**Raw data:**
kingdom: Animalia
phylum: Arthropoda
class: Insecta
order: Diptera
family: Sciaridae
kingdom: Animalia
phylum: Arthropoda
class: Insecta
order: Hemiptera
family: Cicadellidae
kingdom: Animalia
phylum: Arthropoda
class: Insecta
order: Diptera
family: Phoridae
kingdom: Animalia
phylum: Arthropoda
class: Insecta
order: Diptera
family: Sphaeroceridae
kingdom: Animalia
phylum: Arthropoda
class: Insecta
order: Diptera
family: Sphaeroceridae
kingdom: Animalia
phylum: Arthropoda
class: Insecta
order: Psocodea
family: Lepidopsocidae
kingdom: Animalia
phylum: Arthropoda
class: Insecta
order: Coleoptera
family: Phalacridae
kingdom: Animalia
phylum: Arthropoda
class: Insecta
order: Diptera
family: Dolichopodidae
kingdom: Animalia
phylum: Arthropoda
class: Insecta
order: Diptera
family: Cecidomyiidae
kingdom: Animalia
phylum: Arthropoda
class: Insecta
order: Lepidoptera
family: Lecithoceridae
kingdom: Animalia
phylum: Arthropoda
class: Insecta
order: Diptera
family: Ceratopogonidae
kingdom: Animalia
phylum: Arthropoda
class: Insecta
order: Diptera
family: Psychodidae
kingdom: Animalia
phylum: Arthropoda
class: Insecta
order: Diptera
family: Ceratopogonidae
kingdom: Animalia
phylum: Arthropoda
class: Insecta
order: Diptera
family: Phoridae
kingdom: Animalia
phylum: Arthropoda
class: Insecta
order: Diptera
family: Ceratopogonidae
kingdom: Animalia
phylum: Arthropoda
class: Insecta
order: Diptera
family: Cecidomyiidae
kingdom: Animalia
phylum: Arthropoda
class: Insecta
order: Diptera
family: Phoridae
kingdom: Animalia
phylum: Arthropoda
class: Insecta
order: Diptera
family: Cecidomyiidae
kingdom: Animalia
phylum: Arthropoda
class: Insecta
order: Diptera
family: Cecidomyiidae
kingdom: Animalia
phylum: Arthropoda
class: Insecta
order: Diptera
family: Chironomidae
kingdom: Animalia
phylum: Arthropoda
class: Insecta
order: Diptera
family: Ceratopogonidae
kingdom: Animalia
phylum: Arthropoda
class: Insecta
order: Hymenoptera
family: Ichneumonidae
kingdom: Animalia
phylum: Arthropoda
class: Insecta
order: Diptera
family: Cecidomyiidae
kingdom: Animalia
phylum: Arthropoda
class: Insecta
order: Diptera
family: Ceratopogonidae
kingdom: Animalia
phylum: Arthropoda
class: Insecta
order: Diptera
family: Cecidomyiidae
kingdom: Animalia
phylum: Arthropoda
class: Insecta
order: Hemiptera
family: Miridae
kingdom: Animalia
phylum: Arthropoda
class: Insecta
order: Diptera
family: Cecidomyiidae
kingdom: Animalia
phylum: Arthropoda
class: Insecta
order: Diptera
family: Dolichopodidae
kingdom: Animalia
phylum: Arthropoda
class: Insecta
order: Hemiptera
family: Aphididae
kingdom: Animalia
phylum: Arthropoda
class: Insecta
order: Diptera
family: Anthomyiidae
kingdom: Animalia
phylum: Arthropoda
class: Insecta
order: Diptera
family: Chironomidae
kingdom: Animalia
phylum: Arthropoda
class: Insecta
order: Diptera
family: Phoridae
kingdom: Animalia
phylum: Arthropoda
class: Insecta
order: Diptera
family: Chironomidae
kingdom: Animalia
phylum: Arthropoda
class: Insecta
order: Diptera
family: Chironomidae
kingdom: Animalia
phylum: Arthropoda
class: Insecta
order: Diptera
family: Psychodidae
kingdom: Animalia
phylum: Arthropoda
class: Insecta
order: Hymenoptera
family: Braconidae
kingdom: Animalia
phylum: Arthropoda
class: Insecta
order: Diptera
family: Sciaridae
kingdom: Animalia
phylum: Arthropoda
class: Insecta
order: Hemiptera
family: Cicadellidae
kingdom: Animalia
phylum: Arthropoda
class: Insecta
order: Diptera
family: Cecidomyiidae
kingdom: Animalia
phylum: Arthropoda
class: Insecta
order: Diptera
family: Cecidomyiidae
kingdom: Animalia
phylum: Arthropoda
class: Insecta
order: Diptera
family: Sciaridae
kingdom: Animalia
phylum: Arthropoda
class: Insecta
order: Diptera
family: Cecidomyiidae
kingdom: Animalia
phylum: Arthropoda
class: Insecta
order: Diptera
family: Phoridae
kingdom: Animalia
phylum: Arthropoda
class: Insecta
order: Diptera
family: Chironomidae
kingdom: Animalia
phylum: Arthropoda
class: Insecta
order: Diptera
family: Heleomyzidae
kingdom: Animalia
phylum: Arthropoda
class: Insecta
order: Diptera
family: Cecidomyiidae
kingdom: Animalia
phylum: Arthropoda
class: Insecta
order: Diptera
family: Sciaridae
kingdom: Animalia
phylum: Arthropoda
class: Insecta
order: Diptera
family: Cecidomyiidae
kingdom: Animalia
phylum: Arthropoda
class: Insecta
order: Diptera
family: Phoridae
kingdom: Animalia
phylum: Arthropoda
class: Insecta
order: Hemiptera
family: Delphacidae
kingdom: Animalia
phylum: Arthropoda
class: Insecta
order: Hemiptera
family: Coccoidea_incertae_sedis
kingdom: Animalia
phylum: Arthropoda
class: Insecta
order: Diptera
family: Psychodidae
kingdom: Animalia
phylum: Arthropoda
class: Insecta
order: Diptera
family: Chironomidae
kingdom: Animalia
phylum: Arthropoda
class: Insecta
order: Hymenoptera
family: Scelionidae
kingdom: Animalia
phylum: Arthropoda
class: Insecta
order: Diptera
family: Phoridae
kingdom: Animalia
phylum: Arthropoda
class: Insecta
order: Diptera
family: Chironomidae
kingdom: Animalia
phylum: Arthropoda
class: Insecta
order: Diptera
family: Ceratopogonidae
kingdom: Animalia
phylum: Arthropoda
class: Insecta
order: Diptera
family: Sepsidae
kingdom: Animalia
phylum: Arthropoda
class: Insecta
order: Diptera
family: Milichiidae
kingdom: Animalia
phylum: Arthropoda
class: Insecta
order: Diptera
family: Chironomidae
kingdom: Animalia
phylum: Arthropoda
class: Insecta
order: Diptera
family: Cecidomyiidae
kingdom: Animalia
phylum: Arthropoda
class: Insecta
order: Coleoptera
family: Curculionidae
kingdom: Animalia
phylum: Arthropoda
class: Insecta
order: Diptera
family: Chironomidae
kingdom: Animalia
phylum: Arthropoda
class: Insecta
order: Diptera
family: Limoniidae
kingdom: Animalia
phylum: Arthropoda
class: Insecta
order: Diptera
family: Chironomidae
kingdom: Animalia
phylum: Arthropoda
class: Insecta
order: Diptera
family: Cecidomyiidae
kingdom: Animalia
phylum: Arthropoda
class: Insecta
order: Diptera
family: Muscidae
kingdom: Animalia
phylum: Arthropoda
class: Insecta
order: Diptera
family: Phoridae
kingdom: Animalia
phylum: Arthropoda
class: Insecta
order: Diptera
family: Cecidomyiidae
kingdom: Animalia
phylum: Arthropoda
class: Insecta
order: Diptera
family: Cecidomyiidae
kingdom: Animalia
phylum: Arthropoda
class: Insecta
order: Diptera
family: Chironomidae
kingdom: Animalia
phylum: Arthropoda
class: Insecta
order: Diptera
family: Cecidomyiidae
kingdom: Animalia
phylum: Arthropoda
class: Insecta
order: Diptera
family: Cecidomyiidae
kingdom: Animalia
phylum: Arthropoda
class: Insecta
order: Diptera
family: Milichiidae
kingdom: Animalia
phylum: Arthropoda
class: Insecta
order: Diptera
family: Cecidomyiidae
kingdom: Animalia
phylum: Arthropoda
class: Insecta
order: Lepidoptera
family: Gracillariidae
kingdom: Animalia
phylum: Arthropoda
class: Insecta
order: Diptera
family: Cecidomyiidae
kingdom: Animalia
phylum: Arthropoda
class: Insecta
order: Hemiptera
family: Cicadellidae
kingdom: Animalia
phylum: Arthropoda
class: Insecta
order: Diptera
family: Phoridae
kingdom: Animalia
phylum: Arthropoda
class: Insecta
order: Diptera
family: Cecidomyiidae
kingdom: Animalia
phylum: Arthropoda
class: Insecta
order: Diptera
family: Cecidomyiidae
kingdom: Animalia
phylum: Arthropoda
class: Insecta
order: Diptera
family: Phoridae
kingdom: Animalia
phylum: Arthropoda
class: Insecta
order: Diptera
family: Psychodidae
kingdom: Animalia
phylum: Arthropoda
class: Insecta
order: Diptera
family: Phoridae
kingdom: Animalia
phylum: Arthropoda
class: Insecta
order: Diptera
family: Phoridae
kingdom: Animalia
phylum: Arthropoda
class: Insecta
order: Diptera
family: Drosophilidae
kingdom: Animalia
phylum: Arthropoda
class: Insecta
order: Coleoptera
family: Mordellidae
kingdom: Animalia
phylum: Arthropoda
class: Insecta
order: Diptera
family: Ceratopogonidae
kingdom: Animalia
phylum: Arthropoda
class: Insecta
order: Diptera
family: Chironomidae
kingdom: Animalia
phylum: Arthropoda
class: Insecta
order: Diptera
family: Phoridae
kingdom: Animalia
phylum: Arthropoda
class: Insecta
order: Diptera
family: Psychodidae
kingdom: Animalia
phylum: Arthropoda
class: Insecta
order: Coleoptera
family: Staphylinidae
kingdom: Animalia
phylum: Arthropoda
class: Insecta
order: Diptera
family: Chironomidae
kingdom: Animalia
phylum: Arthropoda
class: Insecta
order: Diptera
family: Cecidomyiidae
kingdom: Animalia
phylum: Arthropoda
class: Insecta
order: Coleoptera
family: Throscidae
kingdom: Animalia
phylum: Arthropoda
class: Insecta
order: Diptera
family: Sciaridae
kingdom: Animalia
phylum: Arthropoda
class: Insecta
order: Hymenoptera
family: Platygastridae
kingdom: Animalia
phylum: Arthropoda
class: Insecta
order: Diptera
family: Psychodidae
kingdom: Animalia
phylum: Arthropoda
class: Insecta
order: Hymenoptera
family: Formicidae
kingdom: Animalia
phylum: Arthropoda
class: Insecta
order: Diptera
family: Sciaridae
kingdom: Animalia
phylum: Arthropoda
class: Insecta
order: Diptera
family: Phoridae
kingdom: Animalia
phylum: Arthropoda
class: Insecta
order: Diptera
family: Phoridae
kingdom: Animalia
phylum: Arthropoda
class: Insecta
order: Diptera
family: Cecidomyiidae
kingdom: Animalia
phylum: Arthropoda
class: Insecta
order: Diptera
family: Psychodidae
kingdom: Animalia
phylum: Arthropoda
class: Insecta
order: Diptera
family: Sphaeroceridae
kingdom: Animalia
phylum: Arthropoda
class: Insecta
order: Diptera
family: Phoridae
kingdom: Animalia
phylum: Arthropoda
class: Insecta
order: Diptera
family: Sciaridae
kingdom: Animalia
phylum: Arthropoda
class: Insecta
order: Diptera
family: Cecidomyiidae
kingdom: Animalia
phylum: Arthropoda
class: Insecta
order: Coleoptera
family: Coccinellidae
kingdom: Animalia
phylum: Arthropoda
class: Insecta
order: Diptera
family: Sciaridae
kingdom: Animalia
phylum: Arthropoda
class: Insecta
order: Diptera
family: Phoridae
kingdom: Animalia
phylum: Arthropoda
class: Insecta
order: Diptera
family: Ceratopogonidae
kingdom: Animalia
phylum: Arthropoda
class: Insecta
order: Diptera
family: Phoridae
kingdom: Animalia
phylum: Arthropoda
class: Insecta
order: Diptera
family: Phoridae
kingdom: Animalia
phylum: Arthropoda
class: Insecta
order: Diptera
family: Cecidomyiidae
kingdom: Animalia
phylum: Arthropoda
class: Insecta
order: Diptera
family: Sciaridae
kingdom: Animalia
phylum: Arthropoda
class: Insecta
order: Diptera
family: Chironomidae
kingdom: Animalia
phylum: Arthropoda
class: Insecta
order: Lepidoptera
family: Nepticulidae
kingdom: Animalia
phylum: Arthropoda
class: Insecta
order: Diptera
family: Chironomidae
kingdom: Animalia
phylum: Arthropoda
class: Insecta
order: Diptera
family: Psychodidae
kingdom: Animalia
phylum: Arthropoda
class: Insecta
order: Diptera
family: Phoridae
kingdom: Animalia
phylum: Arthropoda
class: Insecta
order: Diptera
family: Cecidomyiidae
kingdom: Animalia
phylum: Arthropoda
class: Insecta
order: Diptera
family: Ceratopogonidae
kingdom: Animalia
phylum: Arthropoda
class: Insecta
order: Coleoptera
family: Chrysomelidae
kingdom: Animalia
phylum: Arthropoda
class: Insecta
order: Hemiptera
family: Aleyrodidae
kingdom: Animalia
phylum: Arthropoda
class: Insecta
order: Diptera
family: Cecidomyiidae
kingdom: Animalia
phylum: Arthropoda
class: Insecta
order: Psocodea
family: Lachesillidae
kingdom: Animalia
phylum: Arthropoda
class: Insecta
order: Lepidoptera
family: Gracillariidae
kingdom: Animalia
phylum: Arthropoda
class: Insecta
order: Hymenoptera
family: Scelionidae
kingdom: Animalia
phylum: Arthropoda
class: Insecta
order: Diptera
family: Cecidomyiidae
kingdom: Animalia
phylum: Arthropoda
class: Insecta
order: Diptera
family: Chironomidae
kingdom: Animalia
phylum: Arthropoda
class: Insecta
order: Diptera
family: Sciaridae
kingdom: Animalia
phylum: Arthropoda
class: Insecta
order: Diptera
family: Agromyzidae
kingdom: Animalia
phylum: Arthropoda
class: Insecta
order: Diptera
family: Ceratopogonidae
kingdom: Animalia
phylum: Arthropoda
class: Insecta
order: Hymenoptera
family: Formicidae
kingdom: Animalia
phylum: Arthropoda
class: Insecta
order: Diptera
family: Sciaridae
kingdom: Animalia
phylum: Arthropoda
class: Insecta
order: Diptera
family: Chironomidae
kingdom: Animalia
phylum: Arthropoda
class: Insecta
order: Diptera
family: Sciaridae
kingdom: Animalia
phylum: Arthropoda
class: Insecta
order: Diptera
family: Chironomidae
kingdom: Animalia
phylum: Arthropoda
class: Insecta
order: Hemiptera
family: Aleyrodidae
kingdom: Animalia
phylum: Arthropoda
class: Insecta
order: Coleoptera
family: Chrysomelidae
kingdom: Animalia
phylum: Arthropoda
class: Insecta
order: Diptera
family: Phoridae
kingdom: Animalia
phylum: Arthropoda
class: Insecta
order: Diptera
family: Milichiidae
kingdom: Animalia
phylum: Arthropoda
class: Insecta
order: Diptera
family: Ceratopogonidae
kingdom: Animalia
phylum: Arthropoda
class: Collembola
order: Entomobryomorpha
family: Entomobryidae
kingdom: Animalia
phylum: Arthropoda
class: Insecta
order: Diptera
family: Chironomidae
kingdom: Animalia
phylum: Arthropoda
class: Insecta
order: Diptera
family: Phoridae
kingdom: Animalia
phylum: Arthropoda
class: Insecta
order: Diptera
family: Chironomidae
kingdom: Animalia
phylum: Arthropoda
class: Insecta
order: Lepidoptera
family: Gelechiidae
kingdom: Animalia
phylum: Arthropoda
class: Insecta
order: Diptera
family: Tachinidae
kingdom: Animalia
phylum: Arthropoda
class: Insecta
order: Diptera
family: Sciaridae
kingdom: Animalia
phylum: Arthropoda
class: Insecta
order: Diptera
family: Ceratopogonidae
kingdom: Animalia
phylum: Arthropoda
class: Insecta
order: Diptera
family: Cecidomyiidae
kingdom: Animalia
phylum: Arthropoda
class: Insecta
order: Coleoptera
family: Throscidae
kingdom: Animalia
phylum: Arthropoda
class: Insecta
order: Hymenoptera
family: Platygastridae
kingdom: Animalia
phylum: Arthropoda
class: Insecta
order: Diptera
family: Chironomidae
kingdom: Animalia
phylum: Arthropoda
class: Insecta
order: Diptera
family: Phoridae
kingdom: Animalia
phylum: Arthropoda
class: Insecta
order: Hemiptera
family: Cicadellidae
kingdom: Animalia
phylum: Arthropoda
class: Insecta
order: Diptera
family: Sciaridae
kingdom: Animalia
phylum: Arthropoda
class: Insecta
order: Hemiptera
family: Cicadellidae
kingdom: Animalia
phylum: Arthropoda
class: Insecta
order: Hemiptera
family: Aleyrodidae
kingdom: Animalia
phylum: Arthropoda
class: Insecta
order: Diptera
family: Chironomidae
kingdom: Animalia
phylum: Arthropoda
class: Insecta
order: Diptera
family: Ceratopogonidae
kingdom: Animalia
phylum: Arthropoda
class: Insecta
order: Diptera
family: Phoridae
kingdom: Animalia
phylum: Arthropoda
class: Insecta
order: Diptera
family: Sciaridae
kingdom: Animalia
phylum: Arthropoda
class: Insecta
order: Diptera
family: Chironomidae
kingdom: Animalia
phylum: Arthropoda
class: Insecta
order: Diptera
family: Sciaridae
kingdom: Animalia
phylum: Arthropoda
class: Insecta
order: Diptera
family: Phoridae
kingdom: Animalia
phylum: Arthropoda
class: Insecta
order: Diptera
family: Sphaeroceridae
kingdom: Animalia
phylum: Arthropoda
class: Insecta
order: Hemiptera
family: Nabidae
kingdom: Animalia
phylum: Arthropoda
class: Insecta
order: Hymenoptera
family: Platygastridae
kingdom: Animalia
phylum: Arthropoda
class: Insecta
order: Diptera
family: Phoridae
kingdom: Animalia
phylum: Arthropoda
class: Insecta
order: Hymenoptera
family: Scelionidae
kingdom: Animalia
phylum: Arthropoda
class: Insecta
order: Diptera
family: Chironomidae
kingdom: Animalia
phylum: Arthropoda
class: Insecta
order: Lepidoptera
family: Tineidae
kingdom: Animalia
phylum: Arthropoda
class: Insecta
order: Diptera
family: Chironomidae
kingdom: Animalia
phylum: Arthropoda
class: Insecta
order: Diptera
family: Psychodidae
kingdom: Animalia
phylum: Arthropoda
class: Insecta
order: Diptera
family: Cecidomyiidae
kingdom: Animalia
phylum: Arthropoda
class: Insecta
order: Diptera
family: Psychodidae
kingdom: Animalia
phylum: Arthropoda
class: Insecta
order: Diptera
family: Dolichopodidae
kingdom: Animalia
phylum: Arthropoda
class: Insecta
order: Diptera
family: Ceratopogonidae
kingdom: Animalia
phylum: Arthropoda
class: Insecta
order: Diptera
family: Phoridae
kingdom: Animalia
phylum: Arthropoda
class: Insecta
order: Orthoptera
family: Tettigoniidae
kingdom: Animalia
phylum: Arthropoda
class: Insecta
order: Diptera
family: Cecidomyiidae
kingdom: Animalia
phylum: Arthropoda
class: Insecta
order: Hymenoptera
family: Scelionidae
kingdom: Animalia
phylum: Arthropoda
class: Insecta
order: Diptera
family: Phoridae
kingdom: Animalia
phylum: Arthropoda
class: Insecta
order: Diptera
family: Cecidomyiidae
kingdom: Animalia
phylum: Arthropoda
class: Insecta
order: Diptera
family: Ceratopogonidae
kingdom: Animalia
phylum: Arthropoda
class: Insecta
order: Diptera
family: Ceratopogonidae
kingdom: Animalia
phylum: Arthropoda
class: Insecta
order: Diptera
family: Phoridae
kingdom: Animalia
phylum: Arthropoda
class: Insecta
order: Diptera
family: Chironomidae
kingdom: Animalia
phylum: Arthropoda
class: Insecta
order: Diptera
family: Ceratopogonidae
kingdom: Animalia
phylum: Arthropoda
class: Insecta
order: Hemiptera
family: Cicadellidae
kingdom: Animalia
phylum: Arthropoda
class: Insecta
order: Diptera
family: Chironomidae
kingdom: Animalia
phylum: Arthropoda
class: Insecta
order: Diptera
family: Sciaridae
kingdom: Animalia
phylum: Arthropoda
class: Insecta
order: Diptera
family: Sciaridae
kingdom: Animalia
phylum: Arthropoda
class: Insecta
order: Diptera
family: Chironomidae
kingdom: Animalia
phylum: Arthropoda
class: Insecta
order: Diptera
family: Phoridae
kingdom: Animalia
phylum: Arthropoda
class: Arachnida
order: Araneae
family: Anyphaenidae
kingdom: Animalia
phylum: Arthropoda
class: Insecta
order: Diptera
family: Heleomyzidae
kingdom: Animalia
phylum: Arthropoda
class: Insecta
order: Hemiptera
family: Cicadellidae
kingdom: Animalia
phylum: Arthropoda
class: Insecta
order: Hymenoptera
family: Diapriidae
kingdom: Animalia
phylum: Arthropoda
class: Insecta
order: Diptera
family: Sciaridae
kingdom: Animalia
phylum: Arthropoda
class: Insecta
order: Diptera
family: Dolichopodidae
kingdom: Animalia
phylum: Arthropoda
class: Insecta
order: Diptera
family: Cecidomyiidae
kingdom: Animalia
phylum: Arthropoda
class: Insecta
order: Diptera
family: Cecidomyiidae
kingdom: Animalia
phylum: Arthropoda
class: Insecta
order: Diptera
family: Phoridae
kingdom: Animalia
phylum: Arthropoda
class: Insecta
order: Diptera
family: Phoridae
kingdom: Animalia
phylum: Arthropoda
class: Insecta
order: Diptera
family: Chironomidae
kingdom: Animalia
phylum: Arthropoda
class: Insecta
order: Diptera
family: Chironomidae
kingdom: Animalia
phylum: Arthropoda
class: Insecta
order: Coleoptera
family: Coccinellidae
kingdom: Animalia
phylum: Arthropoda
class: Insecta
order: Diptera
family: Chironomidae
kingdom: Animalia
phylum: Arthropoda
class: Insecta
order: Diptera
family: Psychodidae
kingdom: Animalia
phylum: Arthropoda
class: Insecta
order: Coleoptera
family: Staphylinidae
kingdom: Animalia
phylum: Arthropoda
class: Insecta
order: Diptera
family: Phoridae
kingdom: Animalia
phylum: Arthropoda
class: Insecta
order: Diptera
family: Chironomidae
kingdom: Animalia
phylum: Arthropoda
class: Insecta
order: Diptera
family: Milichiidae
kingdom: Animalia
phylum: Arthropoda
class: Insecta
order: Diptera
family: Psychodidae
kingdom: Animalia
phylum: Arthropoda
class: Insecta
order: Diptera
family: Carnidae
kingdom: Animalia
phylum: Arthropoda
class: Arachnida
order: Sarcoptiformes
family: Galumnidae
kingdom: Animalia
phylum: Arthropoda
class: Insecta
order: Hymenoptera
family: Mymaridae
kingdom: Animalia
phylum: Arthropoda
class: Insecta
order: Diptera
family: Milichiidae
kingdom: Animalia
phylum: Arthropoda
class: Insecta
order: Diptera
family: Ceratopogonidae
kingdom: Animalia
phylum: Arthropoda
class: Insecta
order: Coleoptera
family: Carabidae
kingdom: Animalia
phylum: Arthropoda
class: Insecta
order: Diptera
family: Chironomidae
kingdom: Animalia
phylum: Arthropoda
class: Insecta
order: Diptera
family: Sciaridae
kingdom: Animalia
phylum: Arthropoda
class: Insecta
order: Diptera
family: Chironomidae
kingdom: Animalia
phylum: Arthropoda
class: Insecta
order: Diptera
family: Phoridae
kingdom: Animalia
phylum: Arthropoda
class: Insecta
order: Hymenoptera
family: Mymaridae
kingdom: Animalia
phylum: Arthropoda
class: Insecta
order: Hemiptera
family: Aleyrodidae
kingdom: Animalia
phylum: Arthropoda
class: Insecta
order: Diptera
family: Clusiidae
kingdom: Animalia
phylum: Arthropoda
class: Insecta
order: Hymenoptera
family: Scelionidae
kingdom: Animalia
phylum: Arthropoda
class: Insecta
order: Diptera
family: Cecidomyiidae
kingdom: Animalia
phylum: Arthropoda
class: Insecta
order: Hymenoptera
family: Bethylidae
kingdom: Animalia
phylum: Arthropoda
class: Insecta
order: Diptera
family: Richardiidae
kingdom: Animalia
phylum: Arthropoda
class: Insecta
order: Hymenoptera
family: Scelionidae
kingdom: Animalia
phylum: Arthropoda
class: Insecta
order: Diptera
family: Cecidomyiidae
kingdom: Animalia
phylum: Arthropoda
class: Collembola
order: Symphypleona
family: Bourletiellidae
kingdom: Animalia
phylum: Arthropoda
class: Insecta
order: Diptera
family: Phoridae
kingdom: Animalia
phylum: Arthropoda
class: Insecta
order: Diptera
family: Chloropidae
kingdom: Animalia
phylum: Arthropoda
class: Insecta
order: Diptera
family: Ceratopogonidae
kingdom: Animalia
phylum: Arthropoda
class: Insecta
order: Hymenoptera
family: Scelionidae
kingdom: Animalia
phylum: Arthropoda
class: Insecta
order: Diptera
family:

**Stated exercise:** Reproduce the data from its first line through the line containing "family: Phalacridae", swapping "phylum" for "division" throughout and leaving everything else unchanged.

**The result:**
kingdom: Animalia
division: Arthropoda
class: Insecta
order: Diptera
family: Sciaridae
kingdom: Animalia
division: Arthropoda
class: Insecta
order: Hemiptera
family: Cicadellidae
kingdom: Animalia
division: Arthropoda
class: Insecta
order: Diptera
family: Phoridae
kingdom: Animalia
division: Arthropoda
class: Insecta
order: Diptera
family: Sphaeroceridae
kingdom: Animalia
division: Arthropoda
class: Insecta
order: Diptera
family: Sphaeroceridae
kingdom: Animalia
division: Arthropoda
class: Insecta
order: Psocodea
family: Lepidopsocidae
kingdom: Animalia
division: Arthropoda
class: Insecta
order: Coleoptera
family: Phalacridae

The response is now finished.